Then, with this capture, we need to cleanup null characters (emitted by the -z flag), keep only what we need (ie. filter only the desired symbols), and capture the four information we need.

The Final Script

The final script I used is the following. It was aimed for clang, but could be adapted for other compilers. Feel free to use it as inspiration, and happy renaming!
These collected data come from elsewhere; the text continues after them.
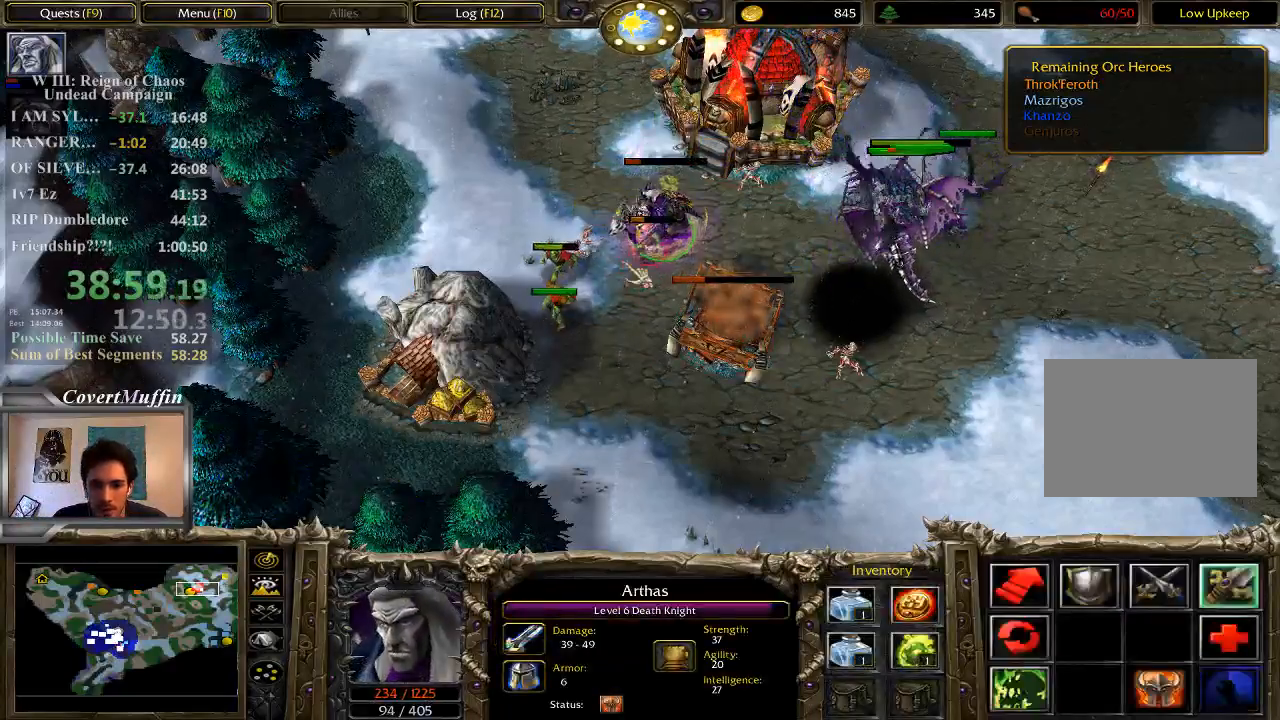
{"keys": [], "mouse": [], "events": []}
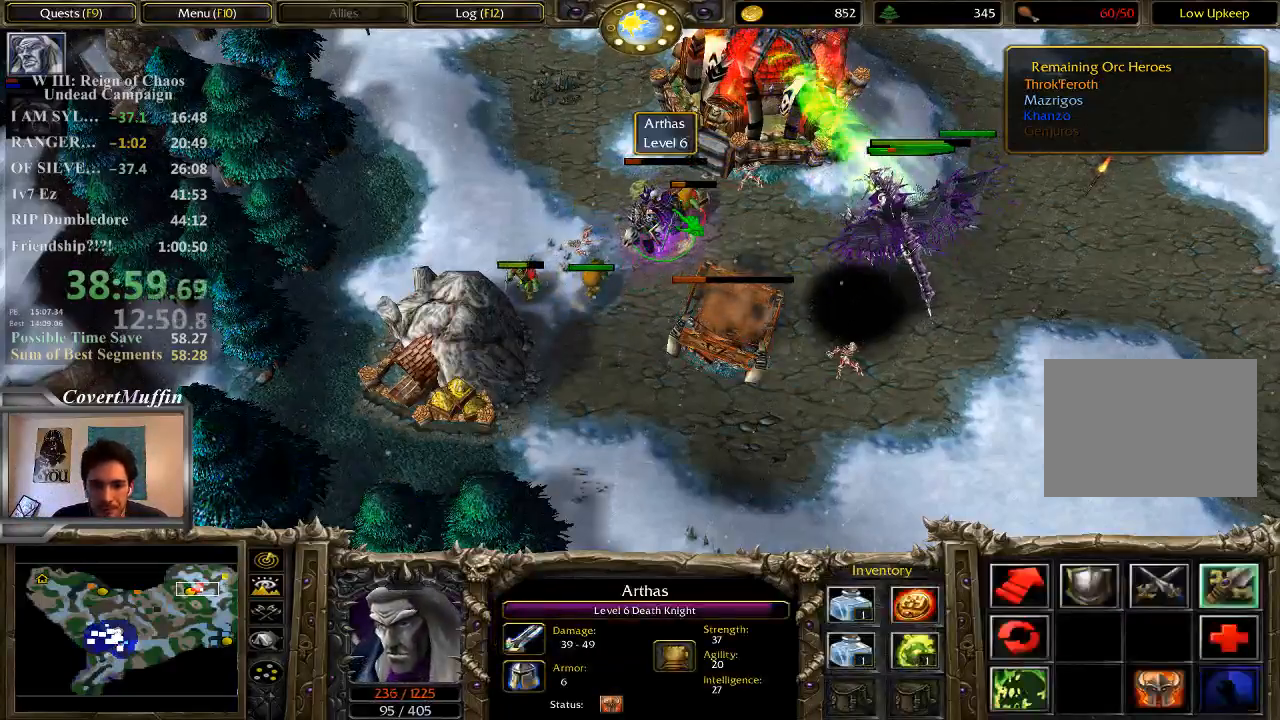
{"keys": [], "mouse": [], "events": []}
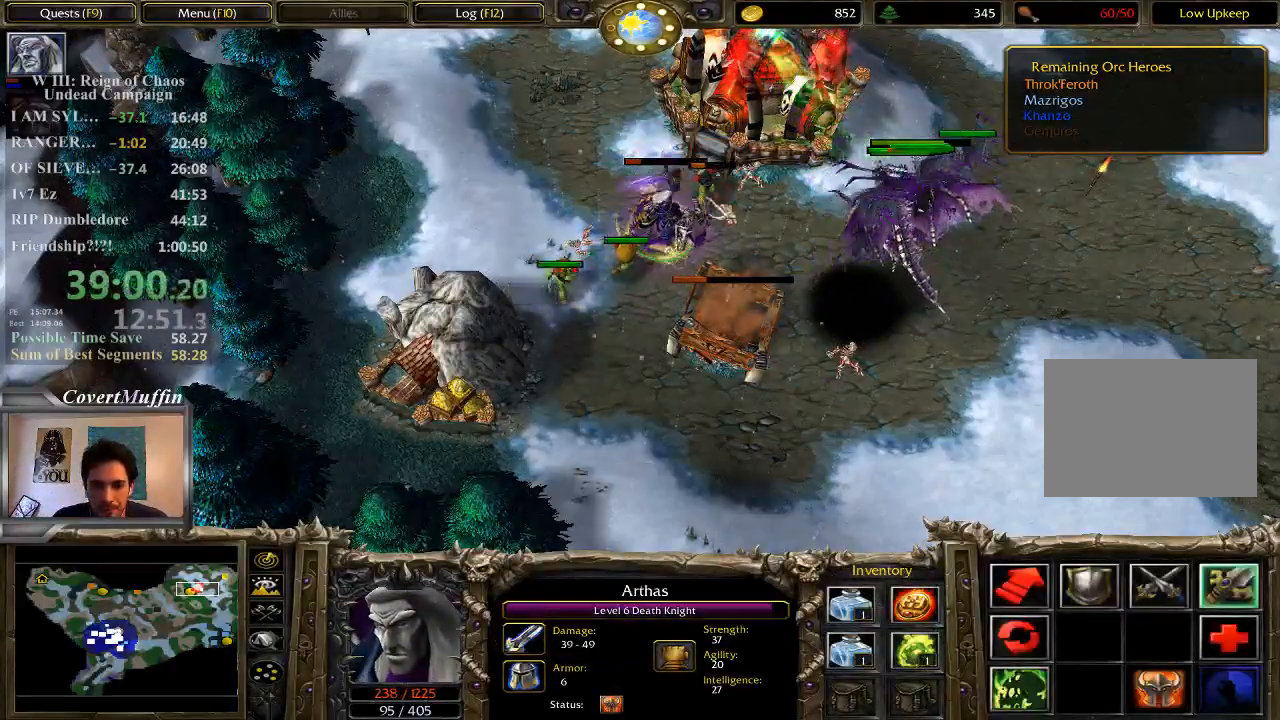
{"keys": [], "mouse": [], "events": []}
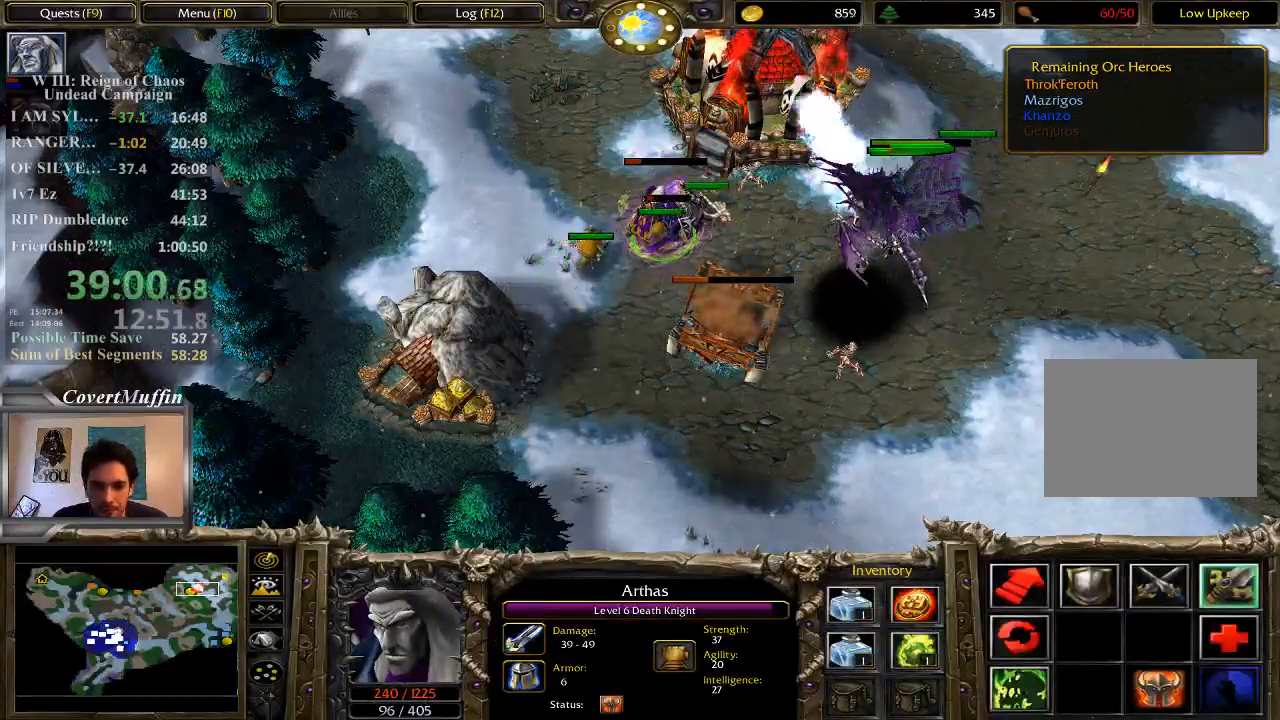
{"keys": [], "mouse": [], "events": []}
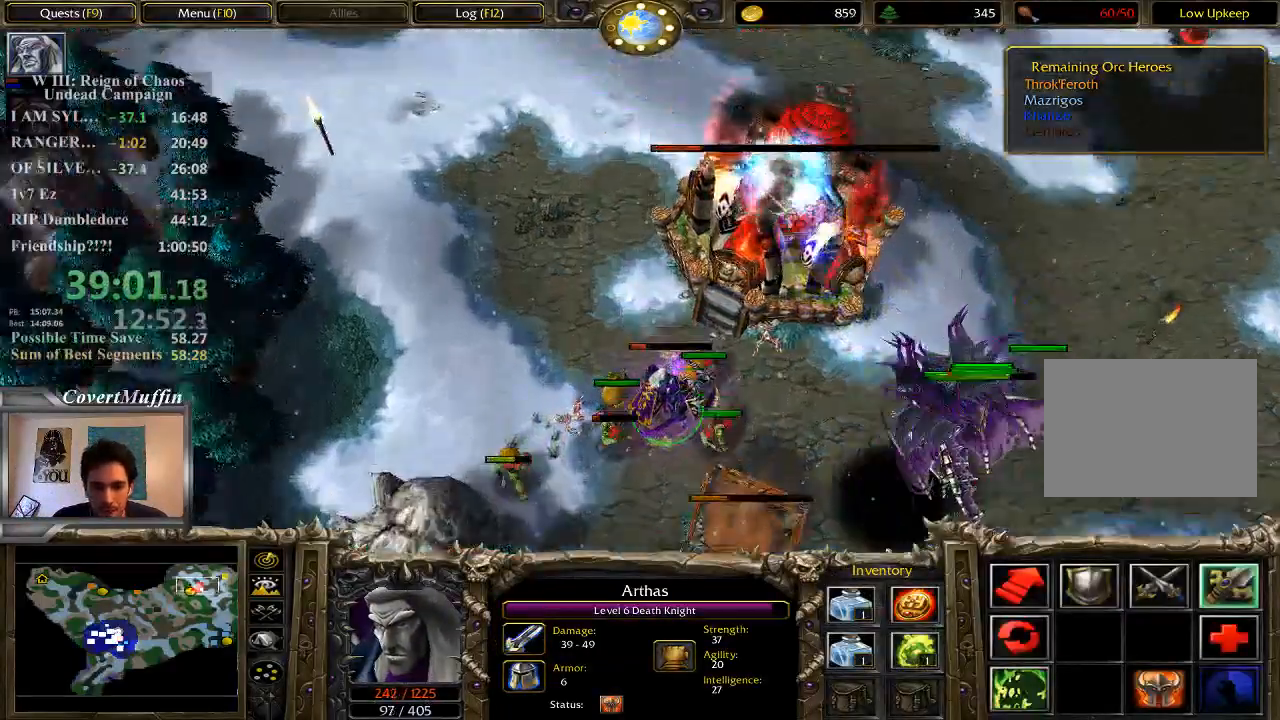
{"keys": [], "mouse": [], "events": []}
  • It enables -ferror-limit=0
  • It first patches files holding the class/members to be renamed
  • Compute aLtErNaTe case intermediate patterns for replacement
  • Check we don’t have hits on intermediate patterns
  • Replace the files holding the definitions of the types we want to rename
  • Loop until we don’t have any more errors
    • Capture errors and locate patterns to replace
    • Replace patterns
  • Final name replacements from aLtErNaTe case to final versions
  • Removal of idempotent types if we replaced a type by its final alias
  • A bit of clang-tidy where we are at it!
#!/bin/bash

set -e

# Source and build location
readonly sources=$HOME/git/codebase
readonly build=${sources}/build
readonly headerFiles=(MyFancyView.hpp)

# List of replacements
# TODO: put your own replacements here
declare -A replacements=(
	["MyFancyView"]="StandardView"
	["MyFancuString"]="U16StandardView"
	["MyFancuUnicodeString"]="U32StandardView"
	)

# Function to return aLtErNaTe case version of $1
altCase() {
	local result=
	local i
	local up=
	local c
	for i in $(printf "%s" "$1" | sed -e 's/\(.\)/\1\n/g'); do
		if [[ -n "$up" ]]; then
			c=$(echo "$i" | tr '[:lower:]' '[:upper:]')
			up=
		else
			c=$(echo "$i" | tr '[:upper:]' '[:lower:]')
			up=yes
		fi
		result="${result}${c}"
	done
	echo "$result"
}

# Print a message and fail
die() {
	echo "** FATAL: $*" >&2
	exit 1
}

# Emit info stuff
info() {
	echo "[ $* ] ..." >&2
}

# Rebuild logic; places errors in /tmp/errors
# TODO: put your own (re)build logic here. It should build as much as possible, ignoring errors!
rebuild() {
	# clean repository
	git clean -dxf

	# rebuild (-k0 to continue despite of errors)
	rm -rf "build" \
		&& mkdir -p "build" \
		&& (cd "build" && cmake -GNinja .) \
		&& ninja -C "build" -k0 \
		| tee /tmp/errors
}

# Code format logic, because we are worth it
format() {
	# TODO: insert your code format logic here
	info "Cleanup clang-format"
	git diff -U0 --no-prefix --no-color | clang-format-diff-14 -style file -i
}

# TODO: put your own logic here to add -ferror-limit=0 on the build
info "Set error limit to infinity"
sed -e 's/CFLAGS=/CFLAGS=-ferror-limit=0/' -i CMakeLists.txt
git commit CMakeLists.txt -m "chore: Add -ferror-limit=0"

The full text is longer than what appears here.